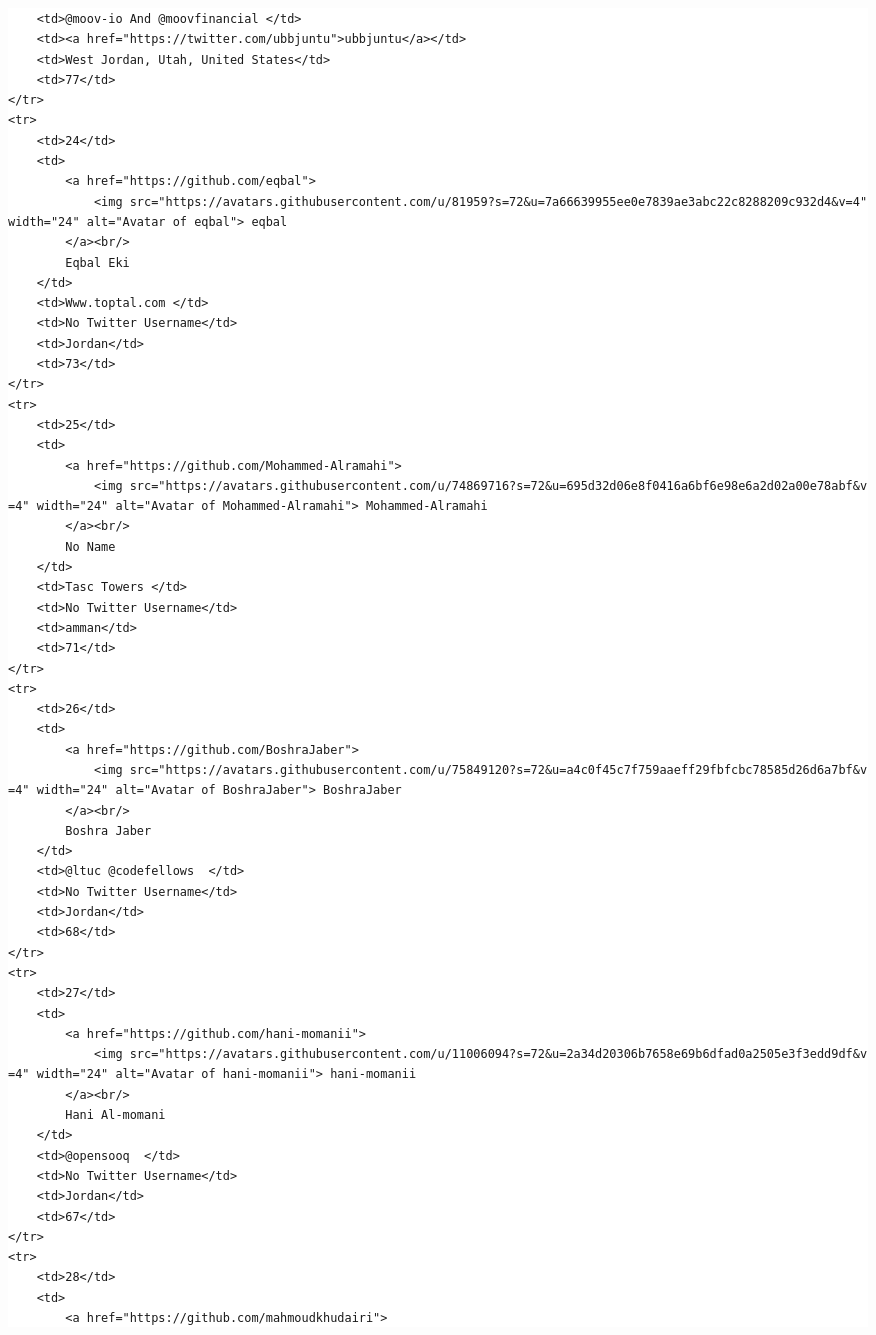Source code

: 		<td>@moov-io And @moovfinancial </td>
		<td><a href="https://twitter.com/ubbjuntu">ubbjuntu</a></td>
		<td>West Jordan, Utah, United States</td>
		<td>77</td>
	</tr>
	<tr>
		<td>24</td>
		<td>
			<a href="https://github.com/eqbal">
				<img src="https://avatars.githubusercontent.com/u/81959?s=72&u=7a66639955ee0e7839ae3abc22c8288209c932d4&v=4" width="24" alt="Avatar of eqbal"> eqbal
			</a><br/>
			Eqbal Eki
		</td>
		<td>Www.toptal.com </td>
		<td>No Twitter Username</td>
		<td>Jordan</td>
		<td>73</td>
	</tr>
	<tr>
		<td>25</td>
		<td>
			<a href="https://github.com/Mohammed-Alramahi">
				<img src="https://avatars.githubusercontent.com/u/74869716?s=72&u=695d32d06e8f0416a6bf6e98e6a2d02a00e78abf&v=4" width="24" alt="Avatar of Mohammed-Alramahi"> Mohammed-Alramahi
			</a><br/>
			No Name
		</td>
		<td>Tasc Towers </td>
		<td>No Twitter Username</td>
		<td>amman</td>
		<td>71</td>
	</tr>
	<tr>
		<td>26</td>
		<td>
			<a href="https://github.com/BoshraJaber">
				<img src="https://avatars.githubusercontent.com/u/75849120?s=72&u=a4c0f45c7f759aaeff29fbfcbc78585d26d6a7bf&v=4" width="24" alt="Avatar of BoshraJaber"> BoshraJaber
			</a><br/>
			Boshra Jaber
		</td>
		<td>@ltuc @codefellows  </td>
		<td>No Twitter Username</td>
		<td>Jordan</td>
		<td>68</td>
	</tr>
	<tr>
		<td>27</td>
		<td>
			<a href="https://github.com/hani-momanii">
				<img src="https://avatars.githubusercontent.com/u/11006094?s=72&u=2a34d20306b7658e69b6dfad0a2505e3f3edd9df&v=4" width="24" alt="Avatar of hani-momanii"> hani-momanii
			</a><br/>
			Hani Al-momani
		</td>
		<td>@opensooq  </td>
		<td>No Twitter Username</td>
		<td>Jordan</td>
		<td>67</td>
	</tr>
	<tr>
		<td>28</td>
		<td>
			<a href="https://github.com/mahmoudkhudairi">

ABOUT THIS TASK> Please collect each line in the material above that contains the string "githubusercontent", and copy those lines in full.

EXERCISE RESULT>
				<img src="https://avatars.githubusercontent.com/u/81959?s=72&u=7a66639955ee0e7839ae3abc22c8288209c932d4&v=4" width="24" alt="Avatar of eqbal"> eqbal
				<img src="https://avatars.githubusercontent.com/u/74869716?s=72&u=695d32d06e8f0416a6bf6e98e6a2d02a00e78abf&v=4" width="24" alt="Avatar of Mohammed-Alramahi"> Mohammed-Alramahi
				<img src="https://avatars.githubusercontent.com/u/75849120?s=72&u=a4c0f45c7f759aaeff29fbfcbc78585d26d6a7bf&v=4" width="24" alt="Avatar of BoshraJaber"> BoshraJaber
				<img src="https://avatars.githubusercontent.com/u/11006094?s=72&u=2a34d20306b7658e69b6dfad0a2505e3f3edd9df&v=4" width="24" alt="Avatar of hani-momanii"> hani-momanii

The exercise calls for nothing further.